Remove the benchmark file after testing: rm /var/lib/etcd/bench

etcd DB grows with revisions. Compaction removes old revisions to reclaim space.

# Check current DB size:
etcdctl endpoint status --write-out=table | awk '{print $6}'

# Get current revision:
REV=$(etcdctl endpoint status --write-out=json | jq '.[0].Status.header.revision')

# Compact old revisions:
etcdctl compact $REV
Expected: DB size should be under 2GB (default quota is 2GB). After compaction, old revisions are removed.

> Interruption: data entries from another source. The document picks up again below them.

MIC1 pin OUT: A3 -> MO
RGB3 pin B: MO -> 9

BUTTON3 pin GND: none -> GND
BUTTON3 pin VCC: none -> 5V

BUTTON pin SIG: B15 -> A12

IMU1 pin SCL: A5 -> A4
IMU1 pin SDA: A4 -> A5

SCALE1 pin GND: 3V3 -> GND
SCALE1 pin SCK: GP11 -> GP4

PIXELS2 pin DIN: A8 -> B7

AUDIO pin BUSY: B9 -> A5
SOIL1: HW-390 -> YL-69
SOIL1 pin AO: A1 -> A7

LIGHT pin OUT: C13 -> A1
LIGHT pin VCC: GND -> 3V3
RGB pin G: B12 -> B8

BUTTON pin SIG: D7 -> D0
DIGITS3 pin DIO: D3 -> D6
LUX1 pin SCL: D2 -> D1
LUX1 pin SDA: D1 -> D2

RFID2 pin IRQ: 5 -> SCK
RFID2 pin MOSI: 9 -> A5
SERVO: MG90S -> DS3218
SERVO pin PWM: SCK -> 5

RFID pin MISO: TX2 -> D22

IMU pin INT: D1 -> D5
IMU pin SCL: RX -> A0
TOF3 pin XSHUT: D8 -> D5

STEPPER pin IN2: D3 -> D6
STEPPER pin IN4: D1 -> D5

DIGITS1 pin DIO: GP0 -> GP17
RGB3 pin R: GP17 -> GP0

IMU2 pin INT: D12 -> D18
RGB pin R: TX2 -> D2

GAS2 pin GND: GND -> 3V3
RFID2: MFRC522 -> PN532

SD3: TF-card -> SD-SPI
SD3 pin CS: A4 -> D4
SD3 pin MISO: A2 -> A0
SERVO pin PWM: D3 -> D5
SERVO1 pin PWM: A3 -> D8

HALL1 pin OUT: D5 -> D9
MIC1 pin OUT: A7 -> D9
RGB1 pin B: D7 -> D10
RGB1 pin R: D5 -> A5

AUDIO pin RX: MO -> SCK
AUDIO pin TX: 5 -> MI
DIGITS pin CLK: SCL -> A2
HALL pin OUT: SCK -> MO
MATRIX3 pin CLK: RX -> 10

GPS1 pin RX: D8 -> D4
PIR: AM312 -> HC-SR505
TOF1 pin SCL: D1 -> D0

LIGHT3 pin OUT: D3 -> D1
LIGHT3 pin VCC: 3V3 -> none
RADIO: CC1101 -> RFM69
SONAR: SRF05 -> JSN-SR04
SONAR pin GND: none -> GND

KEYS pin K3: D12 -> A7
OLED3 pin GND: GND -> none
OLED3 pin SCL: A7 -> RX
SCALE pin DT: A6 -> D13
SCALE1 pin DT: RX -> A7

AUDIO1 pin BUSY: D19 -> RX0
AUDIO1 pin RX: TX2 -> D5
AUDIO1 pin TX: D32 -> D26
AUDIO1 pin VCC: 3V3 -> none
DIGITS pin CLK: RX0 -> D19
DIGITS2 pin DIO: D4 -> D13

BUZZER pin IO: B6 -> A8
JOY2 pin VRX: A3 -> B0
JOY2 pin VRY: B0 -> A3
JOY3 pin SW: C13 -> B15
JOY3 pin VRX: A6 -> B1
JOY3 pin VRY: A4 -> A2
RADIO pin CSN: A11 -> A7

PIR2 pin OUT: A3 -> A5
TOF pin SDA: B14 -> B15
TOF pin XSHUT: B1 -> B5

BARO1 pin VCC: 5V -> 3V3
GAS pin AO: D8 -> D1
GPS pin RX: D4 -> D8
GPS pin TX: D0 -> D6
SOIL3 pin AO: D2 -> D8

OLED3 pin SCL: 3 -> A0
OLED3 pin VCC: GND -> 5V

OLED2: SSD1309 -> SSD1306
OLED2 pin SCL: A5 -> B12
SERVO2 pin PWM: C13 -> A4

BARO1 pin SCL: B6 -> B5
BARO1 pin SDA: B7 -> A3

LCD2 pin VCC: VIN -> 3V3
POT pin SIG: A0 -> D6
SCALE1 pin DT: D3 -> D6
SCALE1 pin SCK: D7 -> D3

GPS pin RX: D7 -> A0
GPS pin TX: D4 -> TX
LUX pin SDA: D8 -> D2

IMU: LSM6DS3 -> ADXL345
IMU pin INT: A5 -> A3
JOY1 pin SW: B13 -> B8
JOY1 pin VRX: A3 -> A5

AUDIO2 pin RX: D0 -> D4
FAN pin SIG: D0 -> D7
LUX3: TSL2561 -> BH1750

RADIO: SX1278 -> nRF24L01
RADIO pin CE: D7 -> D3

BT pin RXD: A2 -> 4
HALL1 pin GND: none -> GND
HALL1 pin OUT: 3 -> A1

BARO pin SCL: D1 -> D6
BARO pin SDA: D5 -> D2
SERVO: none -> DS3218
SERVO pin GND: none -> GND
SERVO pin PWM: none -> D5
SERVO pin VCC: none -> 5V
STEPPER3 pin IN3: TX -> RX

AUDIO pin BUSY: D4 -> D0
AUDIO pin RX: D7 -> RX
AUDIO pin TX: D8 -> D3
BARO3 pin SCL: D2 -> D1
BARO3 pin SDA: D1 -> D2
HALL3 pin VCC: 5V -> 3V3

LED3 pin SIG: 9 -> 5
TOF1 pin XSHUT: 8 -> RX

After compaction, defrag reclaims the actual disk space.

etcdctl defrag --endpoints=https://ENDPOINT1:2379,https://ENDPOINT2:2379,https://ENDPOINT3:2379
Expected: Each endpoint reports the freed space. DB file size on disk should decrease.
Defrag locks etcd briefly. Run on non-leader members first, then the leader. Do NOT run on all members simultaneously.

Confirm etcd is healthy and the Kubernetes API server is responsive.

etcdctl endpoint health --write-out=table && echo '---' && kubectl get cs 2>/dev/null || kubectl get --raw='/readyz?verbose'
Expected: All endpoints healthy. API server responds. Cluster components are running.

Always keep a recent etcd snapshot for disaster recovery.

etcdctl snapshot save /tmp/etcd-backup-$(date +%Y%m%d-%H%M%S).db && etcdctl snapshot status /tmp/etcd-backup-*.db --write-out=table
Expected: Snapshot saved with hash, revision, total keys, and DB size. Store this backup off-cluster.